Thursday, 28 April 2011

Easter 2 thoughts so far...

It's a funny old week - with Holidays Monday & Friday.
Here are my thoughts so far about
John 20: 19-31
1 Peter 1: 3-9


I am grateful to a fellow blogger for bringing my attention to this story
here

“There is a widely told story about Robert Louis Stevenson, the author of Treasure Island, who suffered ill health as a child. One night the nurse found him up, out of bed, with his nosed pressed against the window. ‘Come here, child,’ she said to him, ‘you’ll catch your death of cold.’ But he wouldn’t budge. Instead he sat, mesmerized, watching a lamplighter slowly working his way through the black night, lighting each gas street light along his route. Pointing to him, Robert said,
‘See, look there; there’s a man poking holes in the darkness.’”
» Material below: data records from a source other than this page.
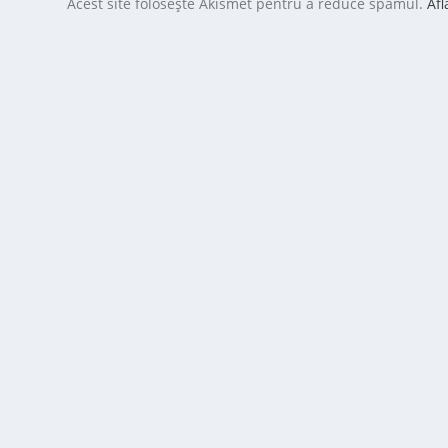
Acest site folosește Akismet pentru a reduce spamul.
Afl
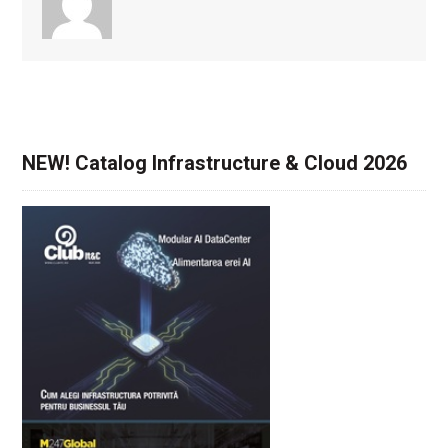
NEW! Catalog Infrastructure & Cloud 2026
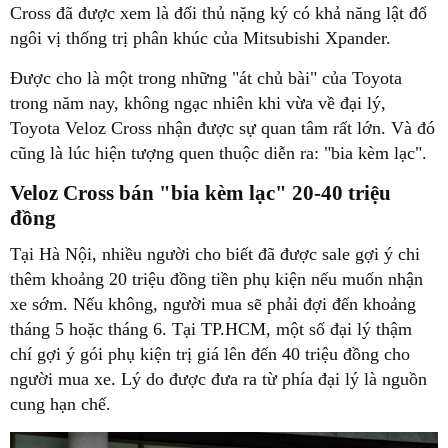
Cross đã được xem là đối thủ nặng ký có khả năng lật đổ
ngôi vị thống trị phân khúc của Mitsubishi Xpander.
Được cho là một trong những "át chủ bài" của Toyota
trong năm nay, không ngạc nhiên khi vừa về đại lý,
Toyota Veloz Cross nhận được sự quan tâm rất lớn. Và đó
cũng là lúc hiện tượng quen thuộc diễn ra: "bia kèm lạc".
Veloz Cross bán "bia kèm lạc" 20-40 triệu
đồng
Tại Hà Nội, nhiều người cho biết đã được sale gợi ý chi
thêm khoảng 20 triệu đồng tiền phụ kiện nếu muốn nhận
xe sớm. Nếu không, người mua sẽ phải đợi đến khoảng
tháng 5 hoặc tháng 6. Tại TP.HCM, một số đại lý thậm
chí gợi ý gói phụ kiện trị giá lên đến 40 triệu đồng cho
người mua xe. Lý do được đưa ra từ phía đại lý là nguồn
cung hạn chế.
And so my theme for this week has to be ‘poking holes in the darkness’.

Just 2 days after all the joy of Easter Sunday, on Tuesday, I had to lead a funeral for a 41 year old dance teacher. The church was full, the congregation were largely younger people – including quite a number of Sam’s former pupils, and friends of her 16 year old daughter. Emotions were high, as you would expect – and suddenly it seemed that the message of Easter Sunday was more important than ever. My task at that funeral was to help people to give thanks to God for Sam’s life, but also to ‘poke holes in the darkness’ and talk about the promise of Jesus that ‘where I am, there you will be also’. Since Jesus is alive, we can reasonably hope that Sam, too, is alive. This doesn’t take away the grief, but I believe it pokes some holes of the light of hope in the darkness of grieving.
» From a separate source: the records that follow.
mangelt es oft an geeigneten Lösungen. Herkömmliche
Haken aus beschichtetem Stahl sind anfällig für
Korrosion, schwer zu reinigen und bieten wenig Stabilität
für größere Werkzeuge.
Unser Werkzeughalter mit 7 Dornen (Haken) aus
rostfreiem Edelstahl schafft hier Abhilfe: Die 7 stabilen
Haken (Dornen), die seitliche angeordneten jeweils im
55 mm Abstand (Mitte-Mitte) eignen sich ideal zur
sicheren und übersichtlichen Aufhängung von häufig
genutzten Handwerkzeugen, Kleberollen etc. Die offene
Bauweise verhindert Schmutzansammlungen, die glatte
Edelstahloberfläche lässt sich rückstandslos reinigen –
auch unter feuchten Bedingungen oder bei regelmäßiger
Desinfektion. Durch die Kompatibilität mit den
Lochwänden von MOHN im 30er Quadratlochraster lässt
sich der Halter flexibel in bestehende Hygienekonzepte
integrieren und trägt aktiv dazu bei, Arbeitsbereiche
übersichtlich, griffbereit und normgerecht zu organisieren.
In our gospel reading today, Thomas is not with the others when the risen Jesus first appears to them. So they excitedly tell him "We have seen the Lord.".
But he wants to poke holes in their argument: ‘Unless I see the mark of the nails in his hands, and put my finger in the mark of the nails and my hand in his side, I will not believe." .
I find it hard to criticise Thomas for his doubts – he is of course being perfectly reasonable in thinking that Jesus, who was dead, will remain dead: this is what normally happens. This is the darkness of the reality of death.

But then Jesus appears a second time, and confronts Thomas with the hope of resurrection life. This doesn’t just poke holes in Thomas’ darkness, it dispels it utterly, and Thomas the doubter becomes Thomas who “gets it” as he proclaims ‘my Lord and my God’.